Problems »
A. List every factor that the Gender Guesser post says can impact writing styles.
B. Please decide whether each statement agrees with the Gender Guesser post, answering yes or no and quoting the deciding words: (i) Gender Guesser may be 60% to 70% accurate. (ii) Gender Guesser takes a writer's occupation into account. (iii) The quoted notes are described as more formal than informal.
C. Reproduce the Gender Guesser post word for word from "Full Disclosure mailing" to "10:30:30 -0400 (EDT)".

Text passage »
'''
Full Disclosure mailing list archives
Re: Squashing supposed hacker profiling
From: "Steven Adair" <steven () securityzone org>
Date: Tue, 19 Jun 2007 10:30:30 -0400 (EDT)
Amazing, you were able to find multiple instances where a script-based
gender guesser was wrong? This is more profound than the initial research
itself. I suppose I could post a series of 10 writings where it was
correct, but what would that prove? Did you try reading this from the
same page:
-----
A few quick notes:
* The system generates a simple estimate (profiling). While Gender
Guesser may be 60% - 70% accurate, it is not 100% accurate. This is
better than random guessing (50%), but should not be interpreted as
"fact". In particular, men should not be offended if it says you write
like a girl.
* People write differently in different forums. For example, a single
writing sample may appear MALE for informal writing but test as FEMALE
for formal writing. Be sure to interpret the results based on the
appropriate writing style. (These notes, for example, are more
informal/blog than formal/non-fiction.)
* Many factors can impact the interpretation from any single person's
writing. The content, knowledge of the material, age of the author,
nationality, experience, occupation, and education level can all
impact writing styles. For example, a woman who has spent 20 years
working in a male-dominated field may write like her co-workers.
Similarly, professional female writers (and experienced hobbyists)
frequently use male writing styles. Gender Guesser does not take any
of these factors into account.
* Email can blur the lines between formal and informal writing styles.
'''
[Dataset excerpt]
'''
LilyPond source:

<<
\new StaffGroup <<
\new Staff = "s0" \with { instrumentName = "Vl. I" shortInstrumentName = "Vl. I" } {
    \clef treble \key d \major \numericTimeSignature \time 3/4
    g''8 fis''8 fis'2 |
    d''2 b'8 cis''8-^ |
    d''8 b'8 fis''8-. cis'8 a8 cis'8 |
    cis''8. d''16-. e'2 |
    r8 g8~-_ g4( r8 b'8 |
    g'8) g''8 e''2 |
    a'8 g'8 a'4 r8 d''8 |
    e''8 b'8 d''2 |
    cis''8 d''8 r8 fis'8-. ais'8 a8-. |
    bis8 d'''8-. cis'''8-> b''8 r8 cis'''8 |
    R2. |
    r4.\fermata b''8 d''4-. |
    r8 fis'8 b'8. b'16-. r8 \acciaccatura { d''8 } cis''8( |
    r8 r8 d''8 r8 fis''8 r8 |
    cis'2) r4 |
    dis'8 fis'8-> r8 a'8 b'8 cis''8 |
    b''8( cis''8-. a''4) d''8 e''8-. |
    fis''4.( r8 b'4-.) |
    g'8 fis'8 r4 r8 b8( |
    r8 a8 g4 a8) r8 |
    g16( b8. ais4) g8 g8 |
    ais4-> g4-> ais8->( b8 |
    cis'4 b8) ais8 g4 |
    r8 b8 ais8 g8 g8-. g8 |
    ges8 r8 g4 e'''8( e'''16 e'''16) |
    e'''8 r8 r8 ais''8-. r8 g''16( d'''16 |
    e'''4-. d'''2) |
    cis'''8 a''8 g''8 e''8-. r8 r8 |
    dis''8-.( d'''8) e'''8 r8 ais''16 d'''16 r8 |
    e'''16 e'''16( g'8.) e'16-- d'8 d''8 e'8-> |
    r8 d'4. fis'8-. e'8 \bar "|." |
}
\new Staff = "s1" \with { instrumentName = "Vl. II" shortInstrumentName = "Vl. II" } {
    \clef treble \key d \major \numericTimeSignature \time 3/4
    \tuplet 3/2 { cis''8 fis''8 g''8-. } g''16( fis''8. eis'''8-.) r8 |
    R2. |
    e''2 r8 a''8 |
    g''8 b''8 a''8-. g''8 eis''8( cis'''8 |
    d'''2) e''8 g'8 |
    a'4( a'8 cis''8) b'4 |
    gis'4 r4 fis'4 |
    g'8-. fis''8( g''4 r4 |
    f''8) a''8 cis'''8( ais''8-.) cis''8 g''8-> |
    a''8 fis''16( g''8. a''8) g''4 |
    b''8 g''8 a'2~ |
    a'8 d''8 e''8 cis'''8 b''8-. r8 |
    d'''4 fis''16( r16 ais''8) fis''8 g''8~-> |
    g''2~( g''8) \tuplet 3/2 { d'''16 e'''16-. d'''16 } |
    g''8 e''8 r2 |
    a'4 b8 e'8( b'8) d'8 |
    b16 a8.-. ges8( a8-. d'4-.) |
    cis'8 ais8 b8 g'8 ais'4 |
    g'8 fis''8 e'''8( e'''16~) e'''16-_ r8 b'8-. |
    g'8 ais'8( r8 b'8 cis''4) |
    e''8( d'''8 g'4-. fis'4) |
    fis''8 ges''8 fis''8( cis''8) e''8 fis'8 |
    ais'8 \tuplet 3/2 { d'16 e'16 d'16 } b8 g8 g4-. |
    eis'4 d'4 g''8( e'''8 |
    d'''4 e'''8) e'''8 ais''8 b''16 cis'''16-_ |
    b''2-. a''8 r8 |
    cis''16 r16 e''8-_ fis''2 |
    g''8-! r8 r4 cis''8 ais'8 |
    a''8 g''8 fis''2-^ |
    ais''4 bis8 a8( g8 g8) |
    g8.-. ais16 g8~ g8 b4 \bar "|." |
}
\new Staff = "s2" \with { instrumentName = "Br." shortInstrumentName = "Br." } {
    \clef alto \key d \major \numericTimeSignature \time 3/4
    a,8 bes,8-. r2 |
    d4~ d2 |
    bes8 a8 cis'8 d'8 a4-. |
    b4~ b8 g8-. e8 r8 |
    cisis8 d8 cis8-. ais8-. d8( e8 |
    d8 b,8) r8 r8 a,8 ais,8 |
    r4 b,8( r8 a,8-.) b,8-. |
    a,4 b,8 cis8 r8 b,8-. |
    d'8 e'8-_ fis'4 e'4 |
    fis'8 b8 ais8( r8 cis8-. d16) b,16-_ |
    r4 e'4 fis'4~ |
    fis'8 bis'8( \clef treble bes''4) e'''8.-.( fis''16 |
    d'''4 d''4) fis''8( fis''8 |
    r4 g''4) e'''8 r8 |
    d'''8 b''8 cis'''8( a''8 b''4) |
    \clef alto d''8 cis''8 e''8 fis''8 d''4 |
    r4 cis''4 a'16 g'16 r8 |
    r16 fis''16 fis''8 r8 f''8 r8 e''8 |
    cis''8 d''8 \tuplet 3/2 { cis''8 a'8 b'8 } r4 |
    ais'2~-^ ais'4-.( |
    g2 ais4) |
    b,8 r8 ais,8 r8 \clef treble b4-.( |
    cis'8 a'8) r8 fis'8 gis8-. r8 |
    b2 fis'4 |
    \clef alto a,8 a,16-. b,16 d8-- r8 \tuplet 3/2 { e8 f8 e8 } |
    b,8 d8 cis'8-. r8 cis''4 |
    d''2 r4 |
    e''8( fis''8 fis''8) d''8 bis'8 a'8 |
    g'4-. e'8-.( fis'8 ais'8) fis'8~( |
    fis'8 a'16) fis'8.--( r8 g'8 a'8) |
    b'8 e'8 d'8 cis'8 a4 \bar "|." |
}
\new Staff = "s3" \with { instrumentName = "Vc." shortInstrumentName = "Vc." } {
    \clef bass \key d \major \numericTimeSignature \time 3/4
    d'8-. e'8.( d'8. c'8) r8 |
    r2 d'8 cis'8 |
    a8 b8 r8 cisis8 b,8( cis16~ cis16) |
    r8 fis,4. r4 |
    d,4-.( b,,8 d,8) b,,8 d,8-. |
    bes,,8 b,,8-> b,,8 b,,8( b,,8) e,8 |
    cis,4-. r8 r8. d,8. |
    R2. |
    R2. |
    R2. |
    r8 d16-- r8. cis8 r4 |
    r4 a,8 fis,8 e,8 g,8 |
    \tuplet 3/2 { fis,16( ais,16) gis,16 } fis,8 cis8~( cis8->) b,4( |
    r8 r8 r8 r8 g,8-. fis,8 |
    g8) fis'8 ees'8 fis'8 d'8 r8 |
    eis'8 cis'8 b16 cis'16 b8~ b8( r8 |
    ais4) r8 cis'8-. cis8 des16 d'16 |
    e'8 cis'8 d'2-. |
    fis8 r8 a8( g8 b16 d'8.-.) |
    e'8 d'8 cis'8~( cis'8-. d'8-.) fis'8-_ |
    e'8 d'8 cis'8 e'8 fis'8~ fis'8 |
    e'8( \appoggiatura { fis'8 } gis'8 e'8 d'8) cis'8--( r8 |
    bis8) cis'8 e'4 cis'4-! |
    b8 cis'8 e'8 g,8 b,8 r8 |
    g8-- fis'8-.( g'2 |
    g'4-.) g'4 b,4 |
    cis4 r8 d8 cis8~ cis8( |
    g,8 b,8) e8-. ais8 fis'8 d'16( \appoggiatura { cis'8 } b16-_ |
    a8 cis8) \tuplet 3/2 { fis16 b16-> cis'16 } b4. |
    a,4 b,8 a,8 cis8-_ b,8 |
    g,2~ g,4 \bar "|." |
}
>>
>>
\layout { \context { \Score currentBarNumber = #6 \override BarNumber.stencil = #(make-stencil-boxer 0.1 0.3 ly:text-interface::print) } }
'''
Solutions to the exercise »
A. content, knowledge of the material, age of the author, nationality, experience, occupation, education level

B.
(i) Yes: "While Gender Guesser may be 60% - 70% accurate, it is not 100% accurate."
(ii) No: "Gender Guesser does not take any of these factors into account."
(iii) No: "(These notes, for example, are more informal/blog than formal/non-fiction.)"

C.
Full Disclosure mailing list archives
Re: Squashing supposed hacker profiling
From: "Steven Adair" <steven () securityzone org>
Date: Tue, 19 Jun 2007 10:30:30 -0400 (EDT)